Pretty simple thread, i would just like to know your opinion on art schools. In the future i would like to be an artist and i've heard some popular artists say that they just wasted their time in art college (I'm talking about drawing and painting). The thing is i feel like a shit, because everyone else plans to go to college(I'm at final year of high school now). I had a vision that i would work in some electro shop or helpdesk or something with computers that doesn't include programming or networking after high school and i would still focus on my art, spend money on some courses and with time i would try to make money with my artwork. What do you think about all this?
A lot of people like to talk shit about schools, but most haven't even been to art school so its just a bunch of exaggerated hearsay.
As a freshman at an art school (not a program in a state school, an actual art college) I can tell you MY first impression of art school.
Art school is an experience. Whether you like it depends on your preference of learning, and where you're attending as well as the professors you get.
Here is what you're paying for:
1.You get to be around likeminded people 24/7 and its incredible. Once upon a time you were that kid who draws from so and so highschool, and now you're surrounded by ALL those kids.

Exercise data
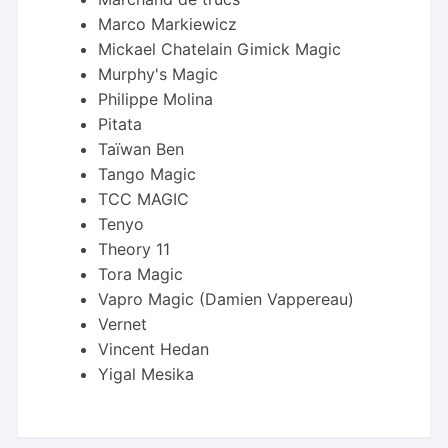
Marco Markiewicz
Mickael Chatelain Gimick Magic
Murphy's Magic
Philippe Molina
Pitata
Taïwan Ben
Tango Magic
TCC MAGIC
Tenyo
Theory 11
Tora Magic
Vapro Magic (Damien Vappereau)
Vernet
Vincent Hedan
Yigal Mesika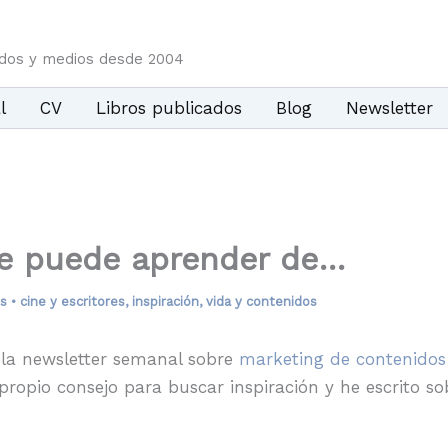
idos y medios desde 2004
l
CV
Libros publicados
Blog
Newsletter
se puede aprender de…
s
•
cine y escritores
,
inspiración
,
vida y contenidos
 la newsletter semanal sobre
marketing de contenidos
ropio consejo para buscar inspiración y he escrito so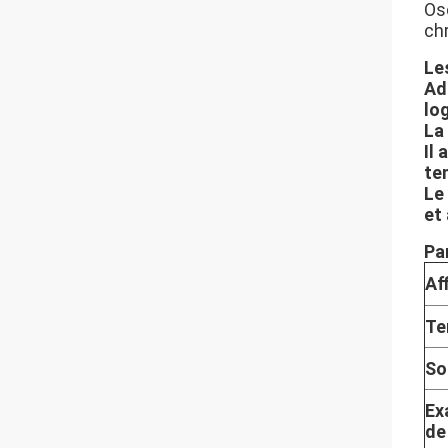
Os
ch
Le
Ad
lo
La
Il 
tem
Le
et 
Pa
Af
Te
So
Ex
de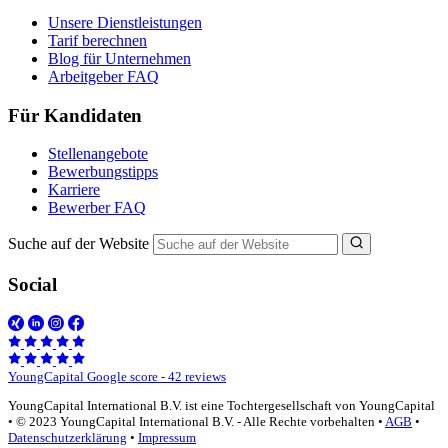
Unsere Dienstleistungen
Tarif berechnen
Blog für Unternehmen
Arbeitgeber FAQ
Für Kandidaten
Stellenangebote
Bewerbungstipps
Karriere
Bewerber FAQ
Suche auf der Website
Social
YoungCapital Google score - 42 reviews
YoungCapital International B.V. ist eine Tochtergesellschaft von YoungCapital
• © 2023 YoungCapital International B.V. - Alle Rechte vorbehalten •
AGB
•
Datenschutzerklärung
•
Impressum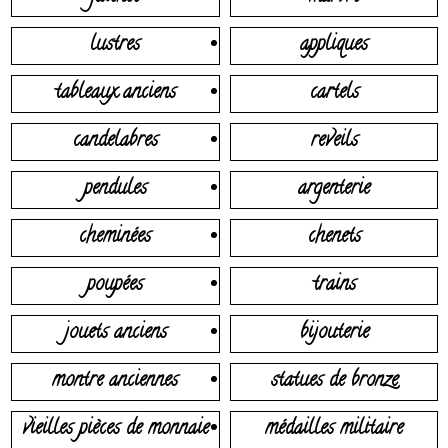
lustres
appliques
tableaux anciens
cartels
candelabres
reveils
pendules
argenterie
cheminées
chenets
poupées
trains
jouets anciens
bijouterie
montre anciennes
statues de bronze
vieilles pièces de monnaie
médailles militaire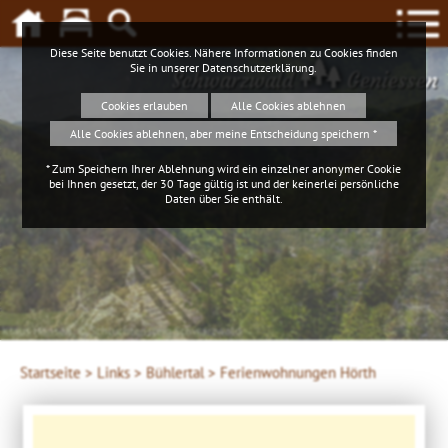
Diese Seite benutzt Cookies. Nähere Informationen zu Cookies finden
Sie in unserer
Datenschutzerklärung
.
Schwarzwald
Geniessen
Cookies erlauben
Alle Cookies ablehnen
Alle Cookies ablehnen, aber meine Entscheidung speichern *
* Zum Speichern Ihrer Ablehnung wird ein einzelner anonymer Cookie
bei Ihnen gesetzt, der 30 Tage gültig ist und der keinerlei persönliche
Daten über Sie enthält.
Klaus Hansen, © Schluchtensteig Schwarzwald
Startseite >
Links >
Bühlertal >
Ferienwohnungen Hörth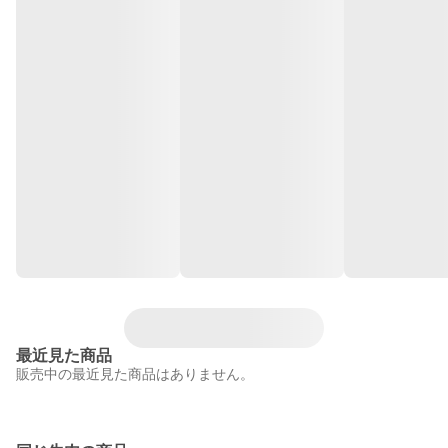
最近見た商品
販売中の最近見た商品はありません。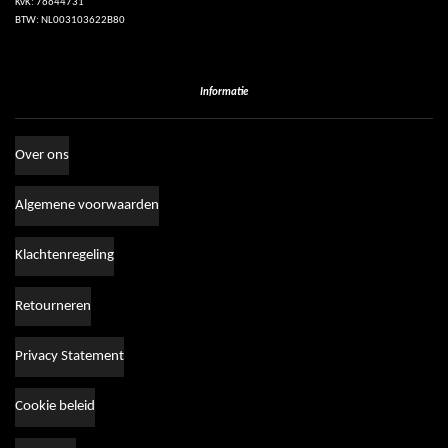
KvK: 76644731
BTW: NL003103622B80
Informatie
Over ons
Algemene voorwaarden
Klachtenregeling
Retourneren
Privacy Statement
Cookie beleid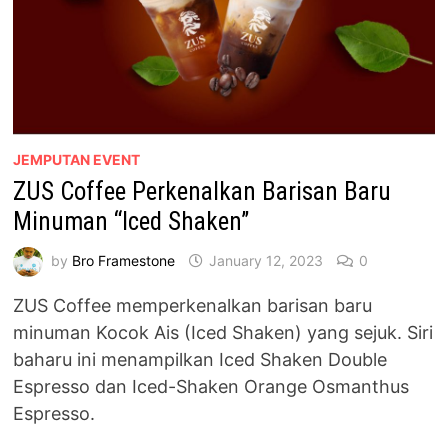
JEMPUTAN EVENT
ZUS Coffee Perkenalkan Barisan Baru
Minuman “Iced Shaken”
by
Bro Framestone
January 12, 2023
0
ZUS Coffee memperkenalkan barisan baru
minuman Kocok Ais (Iced Shaken) yang sejuk. Siri
baharu ini menampilkan Iced Shaken Double
Espresso dan Iced-Shaken Orange Osmanthus
Espresso.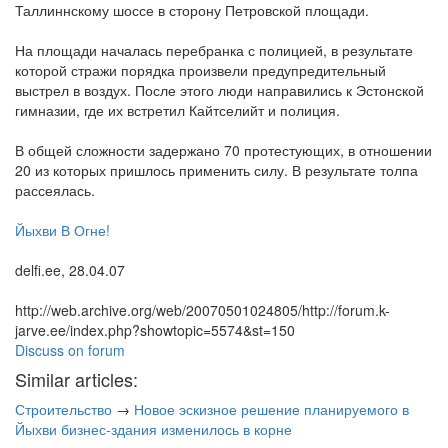
Таллиннскому шоссе в сторону Петровской площади.
На площади началась перебранка с полицией, в результате
которой стражи порядка произвели предупредительный
выстрел в воздух. После этого люди направились к Эстонской
гимназии, где их встретил Кайтселийт и полиция.
В общей сложности задержано 70 протестующих, в отношении
20 из которых пришлось применить силу. В результате толпа
рассеялась.
Йыхви В Огне!
delfi.ee, 28.04.07
http://web.archive.org/web/20070501024805/http://forum.k-
jarve.ee/index.php?showtopic=5574&st=150
Discuss on forum
Similar articles:
Строительство
→
Новое эскизное решение планируемого в
Йыхви бизнес-здания изменилось в корне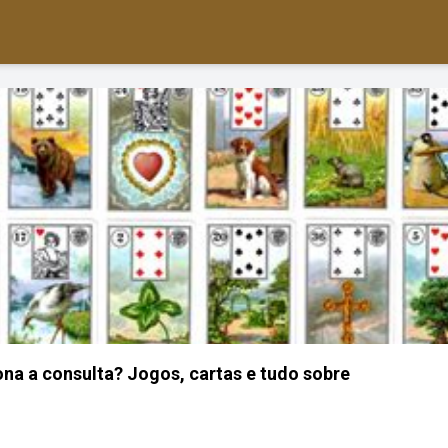
na a consulta? Jogos, cartas e tudo sobre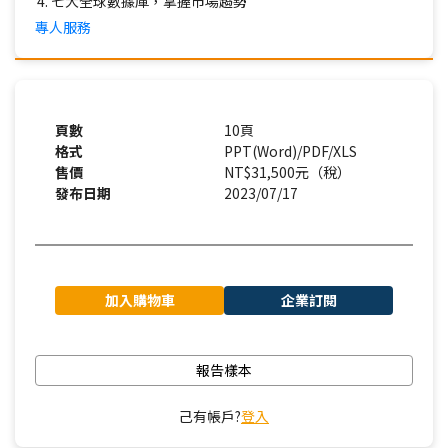
七大全球數據庫，掌握市場趨勢
專人服務
頁數
10頁
格式
PPT(Word)/PDF/XLS
售價
NT$31,500元（稅）
發布日期
2023/07/17
加入購物車
企業訂閱
報告樣本
己有帳戶?
登入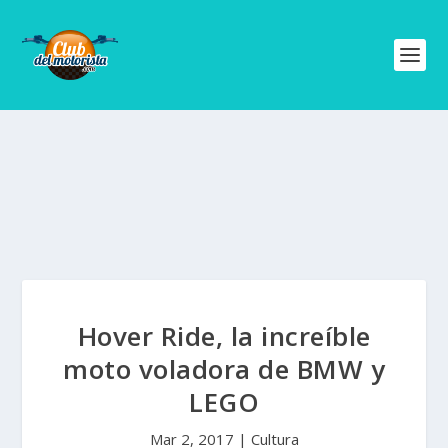
Hover Ride, la increíble
moto voladora de BMW y
LEGO
Mar 2, 2017
|
Cultura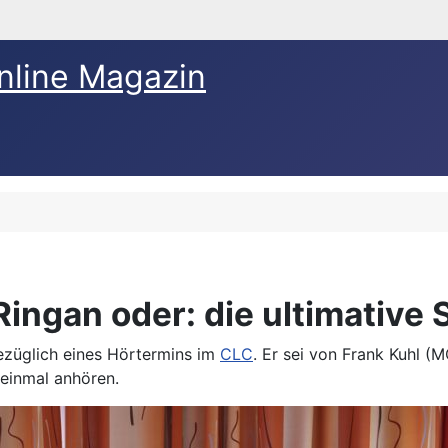
nline Magazin
ngan oder: die ultimative 
ezüglich eines Hörtermins im
CLC
. Er sei von Frank Kuhl
einmal anhören.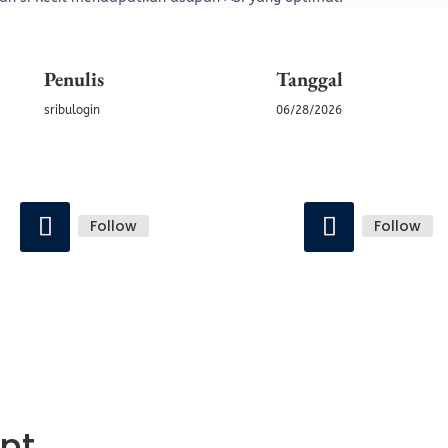
Penulis
Tanggal
sribulogin
06/28/2026
Follow
Follow
nt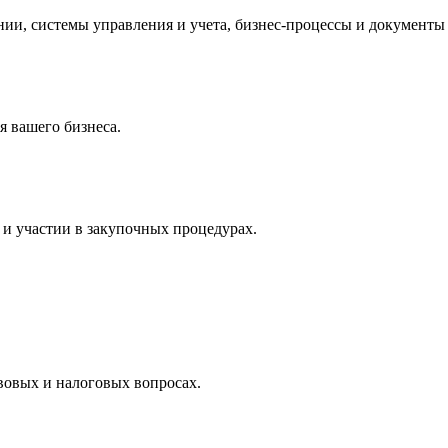
и, системы управления и учета, бизнес-процессы и документы 
 вашего бизнеса.
и участии в закупочных процедурах.
вовых и налоговых вопросах.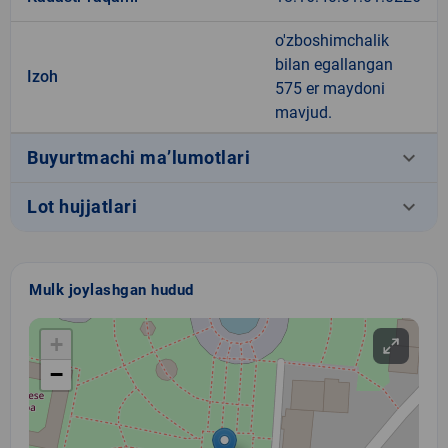
o'zboshimchalik
bilan egallangan
Izoh
575 er maydoni
mavjud.
keyboard_arrow_down
Buyurtmachi ma’lumotlari
keyboard_arrow_down
Lot hujjatlari
Mulk joylashgan hudud
+
−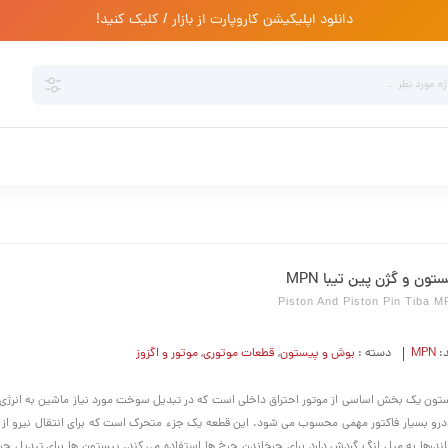
دانلود اپلیکیشن کاروپارت از بازار / کلیک کنید!
تون و گژن پین تیبا MPN
Piston And Piston Pin Tiba 
د:
MPN
دسته :
بوش و پیستون
,
قطعات موتوری
,
موتور و اگزوز
تون یک بخش اساسی از موتور احتراق داخلی است که در تبدیل سوخت مورد نیاز ماشین به انرژی ب
رو بسیار فاکتور مهمی محسوب می شود. این قطعه یک جزء متحرک است که برای انتقال نیرو از بن
ندرها به میل لنگ گردش دارد برای چرخاندن چرخ ها استفاده می کند. پیستون ها برای تبدیل ح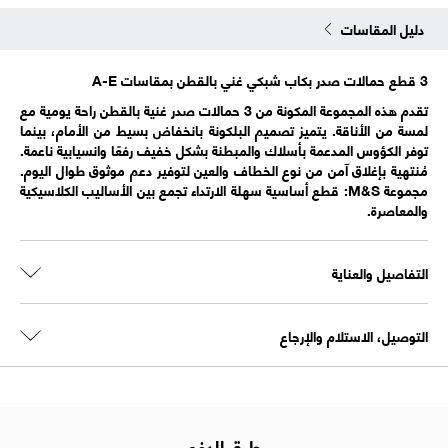
دليل المقاسات
3 قطع حمالات صدر بكاب شبكي غني بالقطن بمقاسات A-E
تقدم هذه المجموعة المكونة من 3 حمالات صدر غنية بالقطن راحة يومية مع
لمسة من الأناقة. يتميز تصميم البلكونة بانخفاض بسيط من الأمام، بينما
توفر الكؤوس المدعمة بأسلاك والمبطنة بشكل خفيف رفعًا وانسيابية ناعمة.
مُنتهية بإغلاق آمن من نوع الخطاف والعين لتوفير دعم موثوق طوال اليوم.
مجموعة M&S: قطع أساسية سهلة الارتداء تجمع بين الأساليب الكلاسيكية
والمعاصرة.
التفاصيل والعناية
التوصيل، الاستلام والإرجاع
طرق الدفع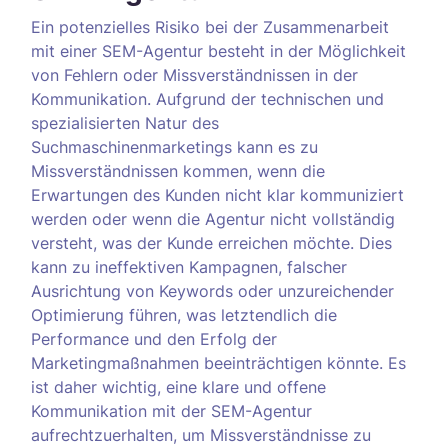
Ein potenzielles Risiko bei der Zusammenarbeit
mit einer SEM-Agentur besteht in der Möglichkeit
von Fehlern oder Missverständnissen in der
Kommunikation. Aufgrund der technischen und
spezialisierten Natur des
Suchmaschinenmarketings kann es zu
Missverständnissen kommen, wenn die
Erwartungen des Kunden nicht klar kommuniziert
werden oder wenn die Agentur nicht vollständig
versteht, was der Kunde erreichen möchte. Dies
kann zu ineffektiven Kampagnen, falscher
Ausrichtung von Keywords oder unzureichender
Optimierung führen, was letztendlich die
Performance und den Erfolg der
Marketingmaßnahmen beeinträchtigen könnte. Es
ist daher wichtig, eine klare und offene
Kommunikation mit der SEM-Agentur
aufrechtzuerhalten, um Missverständnisse zu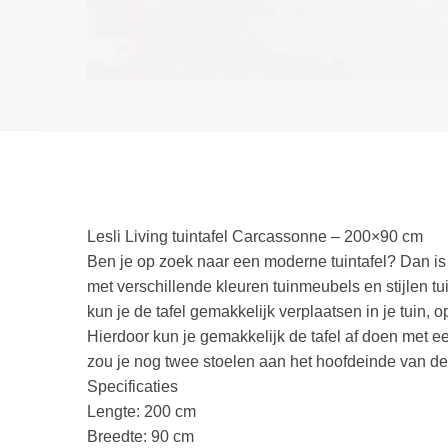
Lesli Living tuintafel Carcassonne – 200×90 cm
Ben je op zoek naar een moderne tuintafel? Dan is 
met verschillende kleuren tuinmeubels en stijlen t
kun je de tafel gemakkelijk verplaatsen in je tuin, 
Hierdoor kun je gemakkelijk de tafel af doen met e
zou je nog twee stoelen aan het hoofdeinde van de
Specificaties
Lengte: 200 cm
Breedte: 90 cm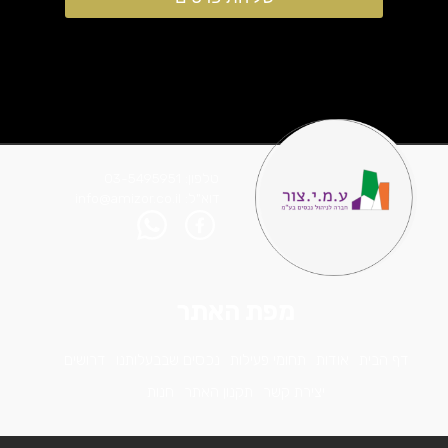
טלפון: 03-5495951
דוא"ל: info@amizor.co.il
מפת האתר
דף הבית
אודות
תחומי פעילות
נכסים שבבעלותנו
דרושים
יצירת קשר
תקנון האתר
חנות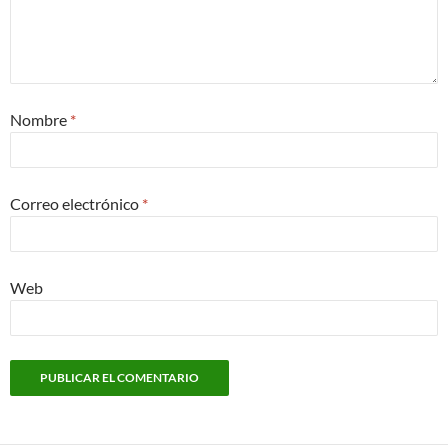
Nombre
*
Correo electrónico
*
Web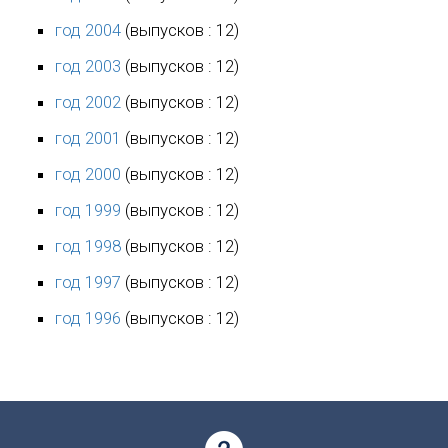
год 2004
(выпусков : 12)
год 2003
(выпусков : 12)
год 2002
(выпусков : 12)
год 2001
(выпусков : 12)
год 2000
(выпусков : 12)
год 1999
(выпусков : 12)
год 1998
(выпусков : 12)
год 1997
(выпусков : 12)
год 1996
(выпусков : 12)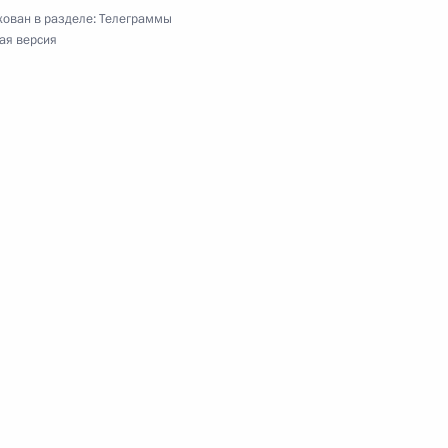
ован в разделе:
Телеграммы
ая версия
ям Всероссийского форума финно-угорских
о общественного движения «Ассоциация финно-
 артистке России
ям Всероссийского форума развития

Written task A
In the forum thread on art schools, what factors does the reply say determine whether a person likes art school? List them.
Written task B
Summarize the forum thread on art schools in two sentences.
Written task C
Answer these questions on the forum thread on art schools:
(i) What year of school is the student who started the thread in?
(ii) What kind of student is the person who replies?
(iii) According to the reply, what is the first thing a student pays for at art school?

Written solution A
- Their preference of learning
- Where they are attending
- The professors they get

Written solution B
A final-year high school student who wants to become an artist asks for opinions on art schools, having heard popular artists call art college a waste of time, and describes a plan to work a computer-related job while taking courses and developing their art. A freshman at an art college replies that most criticism of art school is exaggerated hearsay, says that whether one likes it depends on learning preference, location and professors, and names being around like-minded people all the time as one thing students pay for.

Written solution C
(i) The final year of high school.
(ii) A freshman at an actual art college, not a program in a state school.
(iii) Being around like-minded people 24/7.